Now I make no claims to be an economist, but it seems to me that if one is going to increase spending in enormous and fundamental ways, one must find the money somewhere. But there are to be no new taxes or tax increases. It says so in The Rose. Yet billions of euros have already been committed to extra spending.  

Puzzled? A little doubtful about these spending pledges or solmen oaths on taxation.  But worry not, for it must be so, for Pat Rabbitte is an honourable man; So are they all; honourable men.


1. joemomma - November 23, 2006

“Fair Deal communities” sounds a lot like RAPID. It doesn’t bode well for Labour if they’re just reheating old Fianna Fáil ideas.


2. WorldbyStorm - November 23, 2006

Worse again if they’re spending money they don’t or won’t have.


3. Lorenzo - November 23, 2006

You can have the same tax rates but still get tax rises by not indexing the tax bands. See FF/PD budgets 2002 and 2003 for reference.

Unless of course they are planning to provide the extra cash by making efficiency gains in the public sector… Why me laugh?


4. Michael Taft - November 23, 2006

One does not have to be an economist to be sceptical about substantially increasing expenditure while maintaining a ‘stay-down’ tax policy. The last time Labour dealt with this issue was back in November 2000 with its ‘New Directions, New Priorities’ document on fiscal policy. In it they proposed higher tax revenue while skirting the issue of where that revenue would come from. A bit tepid but at least more honest. Unfortunately, Labour and some sections of the Left have become completely risk-averse on the issue of tax. Until it addresses this head on, its hard to see how it will come to lead the debate.

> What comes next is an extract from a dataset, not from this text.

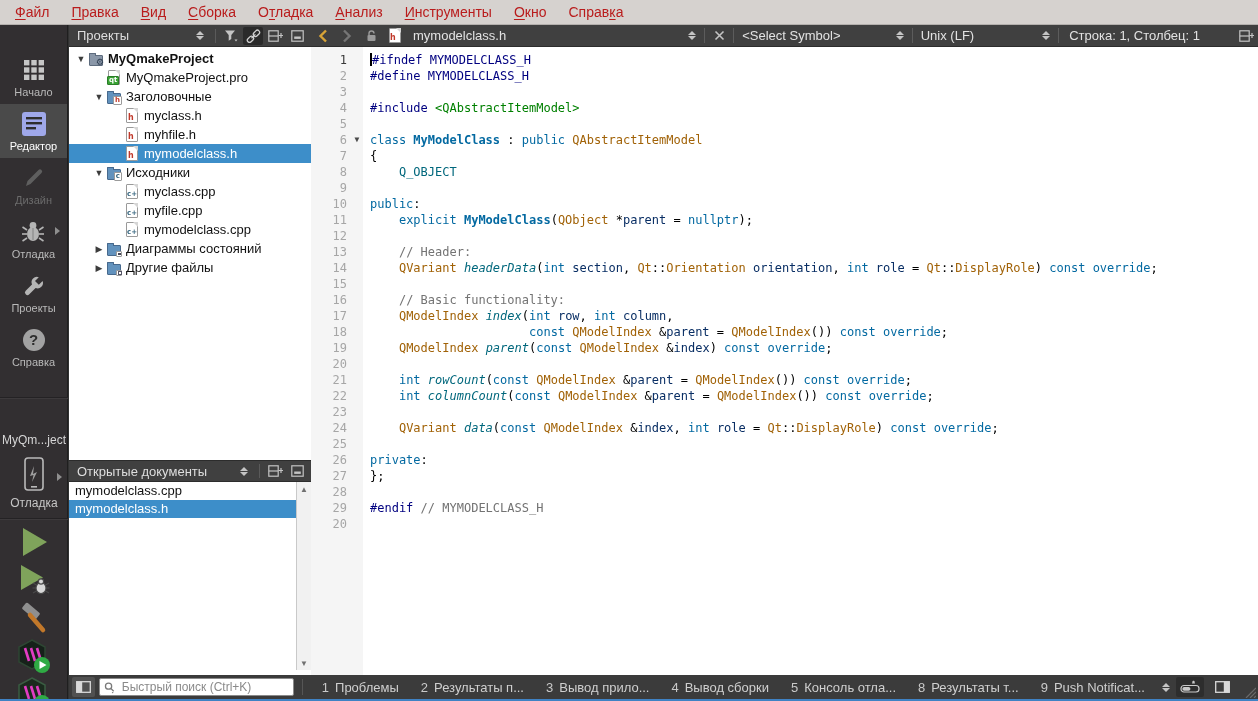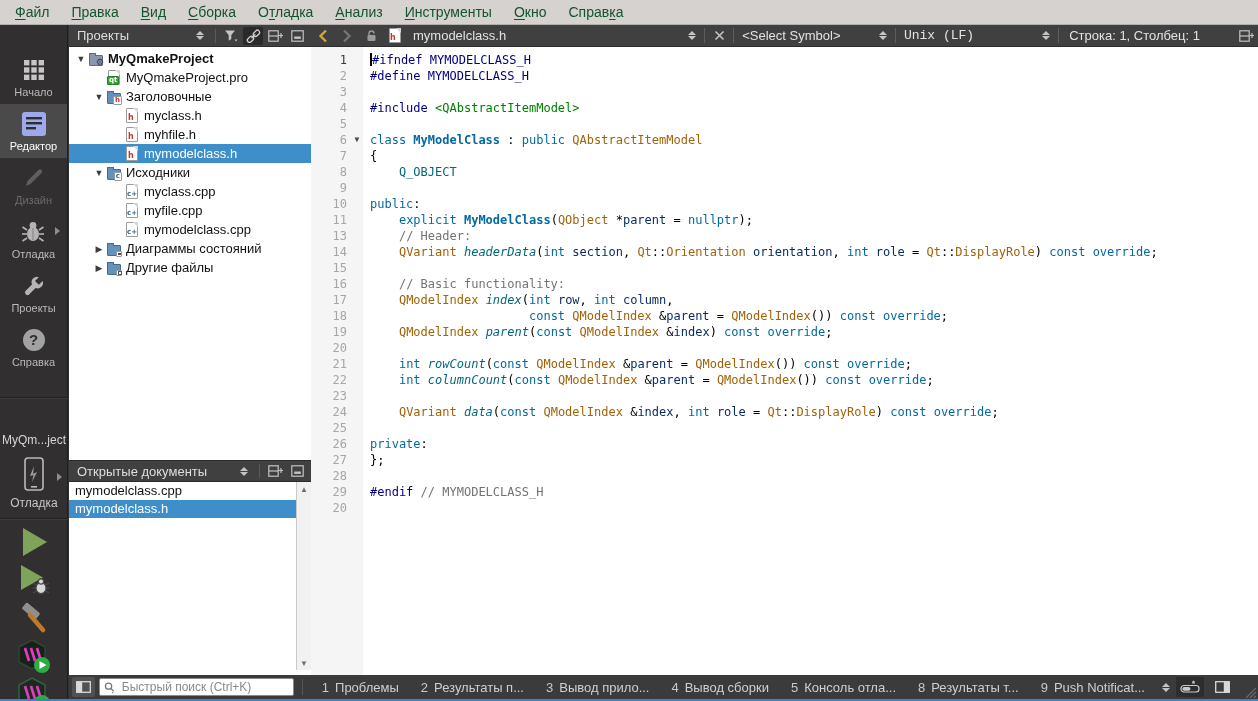"Файл" .menu-item { color: #14532d -> #b91c1c }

5. Fat Dave - November 24, 2006

A government can, and this current bunch do, pursue a policy of breakneck growth to allow it to continue to increase spending without increasing tax rates. Of course this approach will create bottlenecks where infrastructure is relatively fixed, and this is quite visible in Ireland’s case in our roads, public transport network and primary education system, which should slow that growth over time. The problem will only become apparent when growth, and by extension taxation revenue, slows. When the property market normalises and the economy creates about 30k jobs a year the government will find itself commitments it cant shake (too many public sector staff with jobs for life) and too little revenue to pay for them. It might not be Armageddon but it really is not going to be pretty. It is at this point that taxes will rise. Labour promises are simply premised on the growth experienced in the last few years continuing, and if they get elected to power they’d better hope it does!